Document understanding data:
============

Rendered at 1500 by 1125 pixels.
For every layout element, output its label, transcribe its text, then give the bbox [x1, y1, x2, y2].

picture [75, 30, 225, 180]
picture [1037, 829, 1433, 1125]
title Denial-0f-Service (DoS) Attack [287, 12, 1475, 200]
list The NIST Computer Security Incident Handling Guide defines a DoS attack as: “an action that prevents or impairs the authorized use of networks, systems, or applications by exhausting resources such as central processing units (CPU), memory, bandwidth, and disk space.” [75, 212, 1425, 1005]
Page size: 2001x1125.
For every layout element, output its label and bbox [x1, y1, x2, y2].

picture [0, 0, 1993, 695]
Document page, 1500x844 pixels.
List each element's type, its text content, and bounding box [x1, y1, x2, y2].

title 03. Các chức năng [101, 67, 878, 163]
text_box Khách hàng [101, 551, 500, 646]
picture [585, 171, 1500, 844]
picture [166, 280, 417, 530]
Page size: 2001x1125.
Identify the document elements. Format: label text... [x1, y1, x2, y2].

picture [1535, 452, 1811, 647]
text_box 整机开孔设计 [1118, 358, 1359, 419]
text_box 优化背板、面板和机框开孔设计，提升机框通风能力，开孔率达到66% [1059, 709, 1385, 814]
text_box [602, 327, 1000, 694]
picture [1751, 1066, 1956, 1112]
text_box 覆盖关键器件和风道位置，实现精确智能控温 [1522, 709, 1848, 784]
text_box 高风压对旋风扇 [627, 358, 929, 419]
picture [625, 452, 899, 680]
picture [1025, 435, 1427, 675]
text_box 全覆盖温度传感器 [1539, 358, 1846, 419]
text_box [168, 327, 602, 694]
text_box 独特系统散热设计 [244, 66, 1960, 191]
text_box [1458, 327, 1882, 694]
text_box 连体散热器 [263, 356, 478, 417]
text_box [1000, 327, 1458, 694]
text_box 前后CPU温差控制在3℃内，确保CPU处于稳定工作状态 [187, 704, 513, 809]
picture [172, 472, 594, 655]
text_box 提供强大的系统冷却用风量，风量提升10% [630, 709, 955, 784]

============

■ Task requirements ■
Every entry should be reproduced word for word.

■ Problem solution ■
Rendered at 1500 by 1125 pixels.
For every layout element, output its label, transcribe its text, then give the bbox [x1, y1, x2, y2].

picture [75, 30, 225, 180]
picture [1037, 829, 1433, 1125]
title Denial-0f-Service (DoS) Attack [287, 12, 1475, 200]
list The NIST Computer Security Incident Handling Guide defines a DoS attack as: “an action that prevents or impairs the authorized use of networks, systems, or applications by exhausting resources such as central processing units (CPU), memory, bandwidth, and disk space.” [75, 212, 1425, 1005]
Page size: 2001x1125.
For every layout element, output its label and bbox [x1, y1, x2, y2].

picture [0, 0, 1993, 695]
Document page, 1500x844 pixels.
List each element's type, its text content, and bounding box [x1, y1, x2, y2].

title 03. Các chức năng [101, 67, 878, 163]
text_box Khách hàng [101, 551, 500, 646]
picture [585, 171, 1500, 844]
picture [166, 280, 417, 530]
Page size: 2001x1125.
Identify the document elements. Format: label text... [x1, y1, x2, y2].

picture [1535, 452, 1811, 647]
text_box 整机开孔设计 [1118, 358, 1359, 419]
text_box 优化背板、面板和机框开孔设计，提升机框通风能力，开孔率达到66% [1059, 709, 1385, 814]
text_box [602, 327, 1000, 694]
picture [1751, 1066, 1956, 1112]
text_box 覆盖关键器件和风道位置，实现精确智能控温 [1522, 709, 1848, 784]
text_box 高风压对旋风扇 [627, 358, 929, 419]
picture [625, 452, 899, 680]
picture [1025, 435, 1427, 675]
text_box 全覆盖温度传感器 [1539, 358, 1846, 419]
text_box [168, 327, 602, 694]
text_box 独特系统散热设计 [244, 66, 1960, 191]
text_box [1458, 327, 1882, 694]
text_box 连体散热器 [263, 356, 478, 417]
text_box [1000, 327, 1458, 694]
text_box 前后CPU温差控制在3℃内，确保CPU处于稳定工作状态 [187, 704, 513, 809]
picture [172, 472, 594, 655]
text_box 提供强大的系统冷却用风量，风量提升10% [630, 709, 955, 784]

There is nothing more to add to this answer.